# Longitudinal and clustered data analysis books

The following are the books on longitudinal data analysis that I have found most useful.

Linear Mixed Models for Longitudinal Data, by Verbeke and Molenberghs, 2000
At least in my mind, this is the classic text on longitudinal data analysis, and it is probably the book I've learnt most from regarding longitudinal data analysis. Particular highlights include:

• Inference methods for the variance component parameters, and in particular likelihood ratio tests at the boundary of the parameter space
• Discusses how one can assess the suitability of normality assumptions
• Explaining how SAS PROC MIXED can be used to fit the majority of the models described
• Explains which parts of the model can be consistently estimated even when normality assumptions are violated, by linking maximum likelihood estimators to GEEs

Published 6 years later than Verbeke and Molenbergh's book on continuous outcomes, this book covers methods for discrete longitudinal data. Analysis for discrete or categorical outcomes turns out in a number of ways to be more complicated than for linear mixed models for continuous outcomes. This book naturally covers the two main approaches for analysing discrete data, namely the marginal GEE approach and the subject specific random effects approach. Transition models, where one models the distribution of the current time point conditional on the past is also covered.

Another of the CRC Press' handbooks, this handbook of longitudinal data analysis probably offers the most up to date review of methodologies for longitudinal data analysis. Parts 1 and 2 cover what might be considered the mainstream material, namely parametric random effects models and semiparametric restricted mean (GEE) marginal models. A whole chapter is dedicated to discussing the different possible targets of inference, a topic I wrote about recently.

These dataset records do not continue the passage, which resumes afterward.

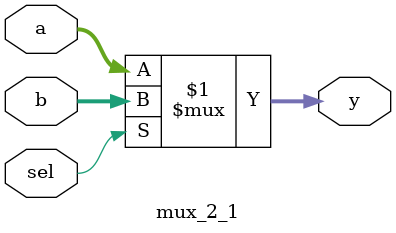
<source format=v>
`timescale 1ns / 1ps

module mux_2_1(input sel, input [31:0] a, input [31:0] b, output [31:0] y);
    
    assign y = (sel)?b:a;
    
endmodule

</source>
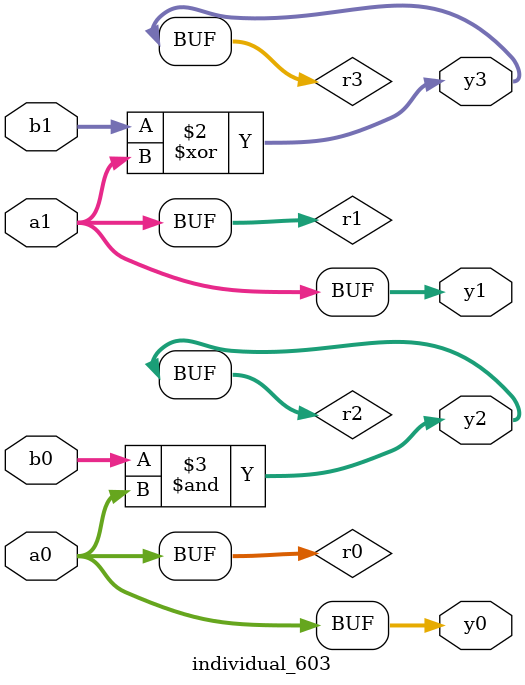
<source format=sv>
module individual_603(input logic [15:0] a1, input logic [15:0] a0, input logic [15:0] b1, input logic [15:0] b0, output logic [15:0] y3, output logic [15:0] y2, output logic [15:0] y1, output logic [15:0] y0);
logic [15:0] r0, r1, r2, r3; 
 always@(*) begin 
	 r0 = a0; r1 = a1; r2 = b0; r3 = b1; 
 	 r3  ^=  r1 ;
 	 r2  &=  a0 ;
 	 y3 = r3; y2 = r2; y1 = r1; y0 = r0; 
end
endmodule
</source>
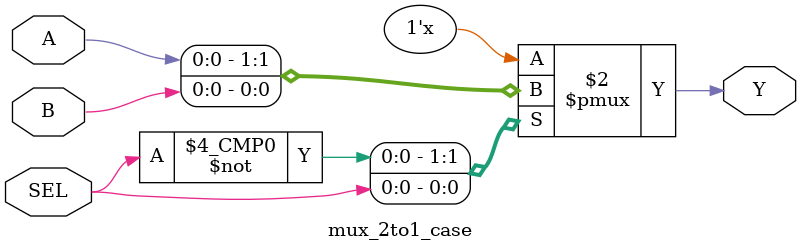
<source format=v>
module mux_2to1_case (
    input wire A,          // Input 0
    input wire B,          // Input 1
    input wire SEL,        // Select line
    output reg Y           // Output
);
    always @* begin
        case (SEL)
            1'b0: Y = A;   // sel is 0
            1'b1: Y = B;   // sel is 1
        endcase
    end
endmodule

</source>
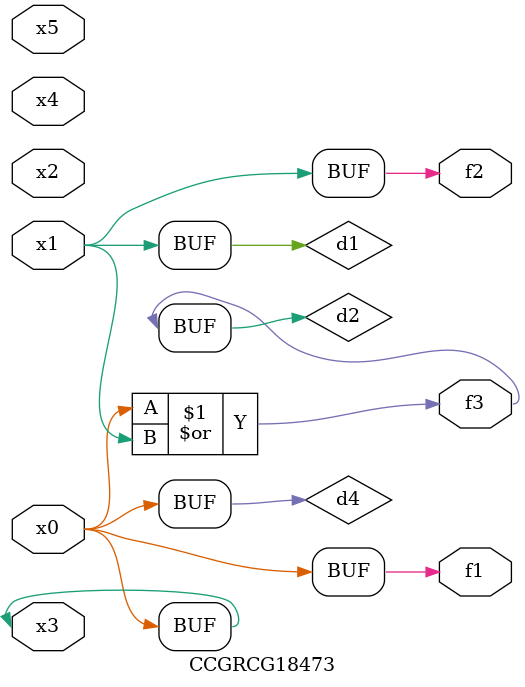
<source format=v>
module CCGRCG18473(
	input x0, x1, x2, x3, x4, x5,
	output f1, f2, f3
);

	wire d1, d2, d3, d4;

	and (d1, x1);
	or (d2, x0, x1);
	nand (d3, x0, x5);
	buf (d4, x0, x3);
	assign f1 = d4;
	assign f2 = d1;
	assign f3 = d2;
endmodule

</source>
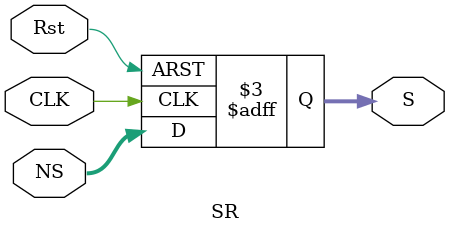
<source format=v>
module SR(CLK,S,NS,Rst);
input CLK,Rst;
input [3:0] NS;
output reg[3:0] S ;
always@(posedge CLK,posedge Rst ) begin
    if(Rst) begin
    S<=4'b0000;
    end
    else 
    S=NS;
    end
    initial begin
        S=4'b0000;
    end
    endmodule

</source>
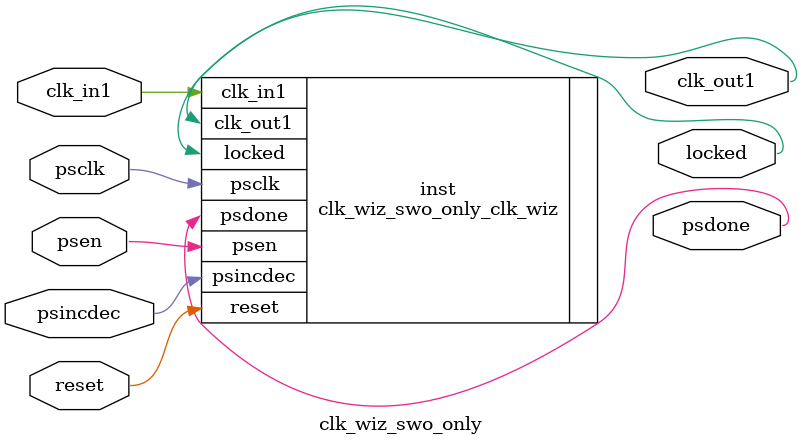
<source format=v>


`timescale 1ps/1ps

(* CORE_GENERATION_INFO = "clk_wiz_swo_only,clk_wiz_v6_0_3_0_0,{component_name=clk_wiz_swo_only,use_phase_alignment=true,use_min_o_jitter=false,use_max_i_jitter=false,use_dyn_phase_shift=true,use_inclk_switchover=false,use_dyn_reconfig=false,enable_axi=0,feedback_source=FDBK_AUTO,PRIMITIVE=MMCM,num_out_clk=1,clkin1_period=10.417,clkin2_period=10.000,use_power_down=false,use_reset=true,use_locked=true,use_inclk_stopped=false,feedback_type=SINGLE,CLOCK_MGR_TYPE=NA,manual_override=false}" *)

module clk_wiz_swo_only 
 (
  // Clock out ports
  output        clk_out1,
  // Dynamic phase shift ports
  input         psclk,
  input         psen,
  input         psincdec,
  output        psdone,
  // Status and control signals
  input         reset,
  output        locked,
 // Clock in ports
  input         clk_in1
 );

  clk_wiz_swo_only_clk_wiz inst
  (
  // Clock out ports  
  .clk_out1(clk_out1),
  // Dynamic phase shift ports                
  .psclk(psclk),
  .psen(psen),
  .psincdec(psincdec),
  .psdone(psdone),
  // Status and control signals               
  .reset(reset), 
  .locked(locked),
 // Clock in ports
  .clk_in1(clk_in1)
  );

endmodule

</source>
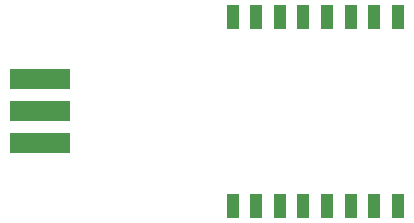
<source format=gbr>
%TF.GenerationSoftware,KiCad,Pcbnew,7.0.1-0*%
%TF.CreationDate,2023-11-24T13:11:02+01:00*%
%TF.ProjectId,LoRa_Hat,4c6f5261-5f48-4617-942e-6b696361645f,rev?*%
%TF.SameCoordinates,Original*%
%TF.FileFunction,Paste,Bot*%
%TF.FilePolarity,Positive*%
%FSLAX46Y46*%
G04 Gerber Fmt 4.6, Leading zero omitted, Abs format (unit mm)*
G04 Created by KiCad (PCBNEW 7.0.1-0) date 2023-11-24 13:11:02*
%MOMM*%
%LPD*%
G01*
G04 APERTURE LIST*
%ADD10R,1.000000X2.000000*%
%ADD11R,5.080000X1.800000*%
G04 APERTURE END LIST*
D10*
%TO.C,U1*%
X143670000Y-107610000D03*
X141670000Y-107610000D03*
X139670000Y-107610000D03*
X137670000Y-107610000D03*
X135670000Y-107610000D03*
X133670000Y-107610000D03*
X131670000Y-107610000D03*
X129670000Y-107610000D03*
X129670000Y-91610000D03*
X131670000Y-91610000D03*
X133670000Y-91610000D03*
X135670000Y-91610000D03*
X137670000Y-91610000D03*
X139670000Y-91610000D03*
X141670000Y-91610000D03*
X143670000Y-91610000D03*
%TD*%
D11*
%TO.C,J5*%
X113350000Y-99610000D03*
X113350000Y-96910000D03*
X113350000Y-102310000D03*
%TD*%
M02*

</source>
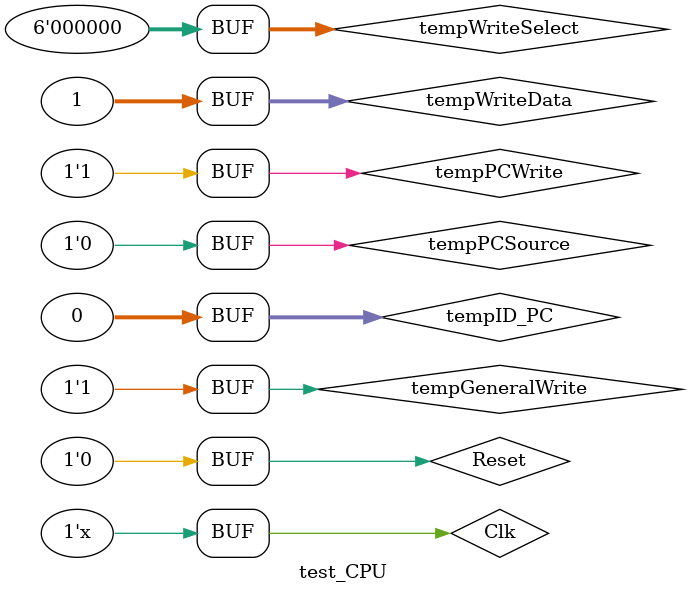
<source format=v>
`timescale 1ns / 1ps


module test_CPU; 

	// Inputs
	reg tempPCWrite;
	reg Reset;
	reg Clk;
	reg tempPCSource;
	reg tempGeneralWrite;
	reg [31:0] tempID_PC;
	reg [31:0] tempWriteData;
	reg [5:0] tempWriteSelect;

	// Outputs
	wire [31:0] PCtoInsMem;
	wire [31:0] PCtoID;
	wire [31:0] IFinstructions;
	wire [31:0] IF_ID_PC;
	wire [31:0] IF_ID_INSTRUCTIONS;
	wire [31:0] readData1;
	wire [31:0] readData2;
	wire [31:0] controls;
	wire [31:0] ID_PC;
	wire PCSource;
	wire [25:0] locations;
	wire [31:0] SE_Imm;
	wire [4:0] rs1;
	wire [4:0] rs2;
	wire [31:0] ID_EX_Rdata1;
	wire [31:0] ID_EX_Rdata2;
	wire [31:0] ID_EX_Controls;
	wire [25:0] ID_EX_Locations;
	wire [31:0] tempALUOut;
	wire [31:0] ImmMemData;
	wire [31:0] MUXA_Out;
	wire [31:0] EX_MEM_ImmMemData;
	wire [4:0] EX_DEST;
	wire [31:0] EX_MEM_CONTROLS;
	wire [31:0] EX_MEM_ALUOut;
	wire [4:0] EX_MEM_DEST;
	wire [31:0] MEM_MemoryOut;
	wire [31:0] MEM_WB_CONTROLS;
	wire [31:0] MEM_WB_ALUout;
	wire [31:0] MEM_WB_MemoryOut;
	wire [4:0] MEM_WB_DEST;
	wire [31:0] WB_writeBackData;
	wire WB_RegWrite;

	// Instantiate the Unit Under Test (UUT)
	CPU uut (
		.tempPCWrite(tempPCWrite), 
		.Reset(Reset), 
		.Clk(Clk), 
		.tempPCSource(tempPCSource), 
		.tempGeneralWrite(tempGeneralWrite), 
		.tempID_PC(tempID_PC), 
		.PCtoInsMem(PCtoInsMem), 
		.PCtoID(PCtoID), 
		.IFinstructions(IFinstructions), 
		.IF_ID_PC(IF_ID_PC), 
		.IF_ID_INSTRUCTIONS(IF_ID_INSTRUCTIONS), 
		.tempWriteData(tempWriteData), 
		.tempWriteSelect(tempWriteSelect), 
		.readData1(readData1), 
		.readData2(readData2), 
		.controls(controls), 
		.ID_PC(ID_PC), 
		.PCSource(PCSource), 
		.locations(locations), 
		.SE_Imm(SE_Imm), 
		.rs1(rs1), 
		.rs2(rs2), 
		.ID_EX_Rdata1(ID_EX_Rdata1), 
		.ID_EX_Rdata2(ID_EX_Rdata2), 
		.ID_EX_Controls(ID_EX_Controls), 
		.ID_EX_Locations(ID_EX_Locations), 
		.tempALUOut(tempALUOut), 
		.ImmMemData(ImmMemData), 
		.MUXA_Out(MUXA_Out), 
		.EX_MEM_ImmMemData(EX_MEM_ImmMemData), 
		.EX_DEST(EX_DEST), 
		.EX_MEM_CONTROLS(EX_MEM_CONTROLS), 
		.EX_MEM_ALUOut(EX_MEM_ALUOut), 
		.EX_MEM_DEST(EX_MEM_DEST), 
		.MEM_MemoryOut(MEM_MemoryOut), 
		.MEM_WB_CONTROLS(MEM_WB_CONTROLS), 
		.MEM_WB_ALUout(MEM_WB_ALUout), 
		.MEM_WB_MemoryOut(MEM_WB_MemoryOut), 
		.MEM_WB_DEST(MEM_WB_DEST), 
		.WB_writeBackData(WB_writeBackData), 
		.WB_RegWrite(WB_RegWrite)
	);
	always begin
		#5 Clk = ~Clk;
	end
	initial begin
		// Initialize Inputs
		tempPCWrite = 1;
		Reset = 1;
		Clk = 0;
		tempPCSource = 0;
		tempGeneralWrite = 1;
		tempID_PC = 0;
		tempWriteData = 1;
		tempWriteSelect = 0;

		#10;
		Reset = 0;
        
		// Add stimulus here

	end
      
endmodule


</source>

Part 3 of the book is dedicated to nonparametric and semiparametric modelling, and in particular covers spline models. Part 4 covers joint models where one models the joint evolution of more than one longitudinal process over time. A chapter is also included on the now more popular joint modelling of longitudinal and time to event data.

The final part covers issues arising due to missing or incomplete data. Chapters covers multiple imputation and inverse probability weighting methods. Further chapters cover MNAR sensitivity analysis approaches. The final chapter discusses causal inference methodology from Jamie Robins for estimating the effects of time varying exposures.